TASK OBJECTIVE: Set down, character for character, everything in the records below from the line holding "index dip: (233, 348)" down to the line holding "pinky dip: (318, 379)", and no other line.

INFORMATION PROVIDED:
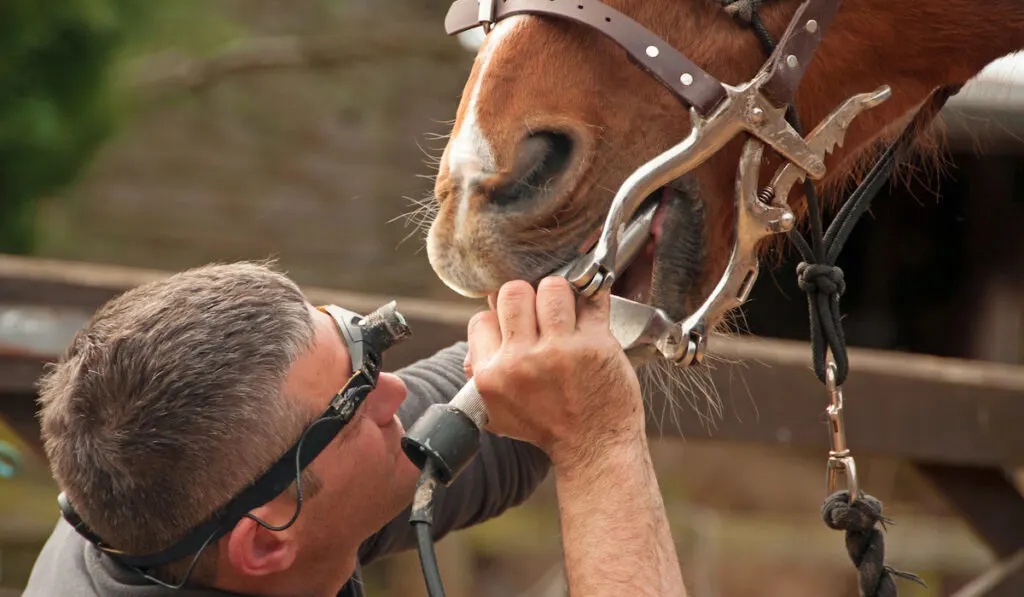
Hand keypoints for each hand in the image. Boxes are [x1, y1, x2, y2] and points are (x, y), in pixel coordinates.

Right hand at [465, 276, 643, 467]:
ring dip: (560, 293)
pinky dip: (593, 295)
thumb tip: (482, 330)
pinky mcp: (594, 344)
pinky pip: (592, 299)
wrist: (594, 448)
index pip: (482, 319)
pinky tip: (591, 303)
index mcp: (491, 376)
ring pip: (551, 287)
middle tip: (540, 311)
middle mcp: (521, 361)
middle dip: (527, 296)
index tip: (516, 325)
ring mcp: (559, 351)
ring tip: (566, 308)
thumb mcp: (497, 411)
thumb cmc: (548, 427)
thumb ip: (480, 372)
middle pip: (513, 292)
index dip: (499, 318)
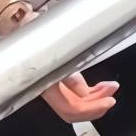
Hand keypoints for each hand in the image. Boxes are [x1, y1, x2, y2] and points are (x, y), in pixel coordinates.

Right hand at [0, 0, 118, 123]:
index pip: (70, 108)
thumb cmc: (35, 33)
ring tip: (110, 87)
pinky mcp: (62, 81)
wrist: (24, 24)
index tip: (108, 100)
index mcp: (44, 84)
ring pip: (79, 105)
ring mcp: (55, 87)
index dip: (91, 109)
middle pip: (75, 111)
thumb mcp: (57, 48)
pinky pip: (79, 95)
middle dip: (97, 105)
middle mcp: (49, 90)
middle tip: (111, 96)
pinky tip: (103, 86)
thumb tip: (84, 92)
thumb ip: (68, 73)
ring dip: (98, 98)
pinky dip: (94, 93)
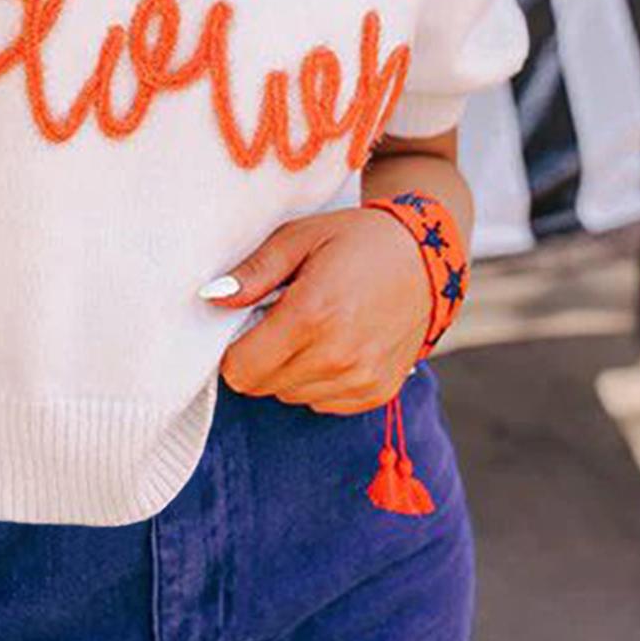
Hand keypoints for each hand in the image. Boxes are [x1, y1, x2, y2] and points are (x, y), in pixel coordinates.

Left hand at [206, 209, 429, 412]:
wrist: (428, 258)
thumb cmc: (357, 240)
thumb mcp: (299, 237)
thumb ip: (253, 271)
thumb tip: (211, 297)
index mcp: (312, 315)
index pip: (240, 369)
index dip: (233, 348)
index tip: (247, 323)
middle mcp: (338, 356)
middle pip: (261, 385)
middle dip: (259, 356)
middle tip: (281, 319)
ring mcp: (361, 380)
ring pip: (289, 396)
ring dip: (288, 369)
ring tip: (313, 327)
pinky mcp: (377, 393)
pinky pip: (321, 403)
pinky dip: (318, 379)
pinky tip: (335, 344)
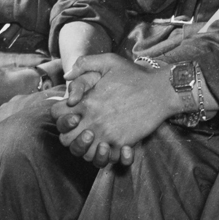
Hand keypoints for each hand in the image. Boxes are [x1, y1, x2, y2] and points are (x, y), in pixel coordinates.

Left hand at [55, 55, 177, 165]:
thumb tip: (67, 77)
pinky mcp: (122, 143)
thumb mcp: (109, 60)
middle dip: (68, 135)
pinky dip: (104, 156)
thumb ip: (84, 63)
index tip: (70, 112)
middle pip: (66, 139)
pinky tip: (108, 146)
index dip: (60, 114)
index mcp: (87, 102)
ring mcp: (107, 134)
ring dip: (85, 148)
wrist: (161, 90)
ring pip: (83, 153)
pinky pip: (105, 158)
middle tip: (79, 130)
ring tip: (93, 139)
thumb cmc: (135, 75)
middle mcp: (93, 120)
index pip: (57, 115)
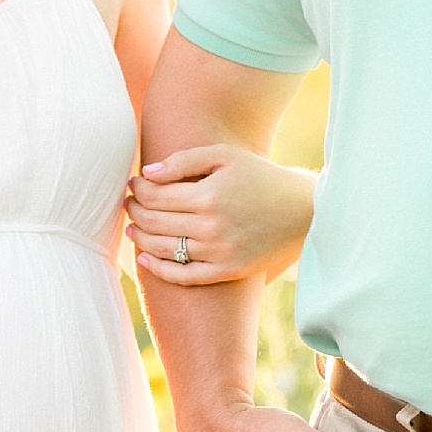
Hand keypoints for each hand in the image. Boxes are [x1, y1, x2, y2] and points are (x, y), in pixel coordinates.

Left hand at [126, 144, 316, 284]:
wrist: (302, 210)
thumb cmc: (261, 176)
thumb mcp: (225, 155)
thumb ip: (184, 160)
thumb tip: (147, 174)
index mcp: (208, 196)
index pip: (155, 196)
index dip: (138, 189)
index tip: (134, 183)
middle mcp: (210, 227)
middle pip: (154, 222)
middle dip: (135, 211)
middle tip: (129, 204)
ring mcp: (218, 252)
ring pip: (163, 250)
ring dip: (140, 239)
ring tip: (133, 228)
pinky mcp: (227, 271)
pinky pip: (184, 276)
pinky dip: (160, 270)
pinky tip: (145, 260)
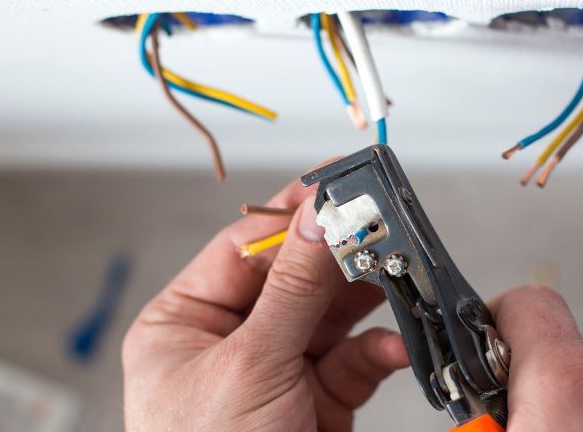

TASK RESPONSE:
index dip: (233, 348)
index tip: (247, 323)
middle mcp: (338, 356)
middle pip: (261, 385)
middle dip: (259, 356)
middle tip: (281, 319)
ring mcp: (361, 380)
ring pip: (289, 396)
ring dip: (288, 369)
ring tip: (313, 327)
pinky mcp: (377, 393)
pinky pip: (321, 403)
pinky dip: (318, 379)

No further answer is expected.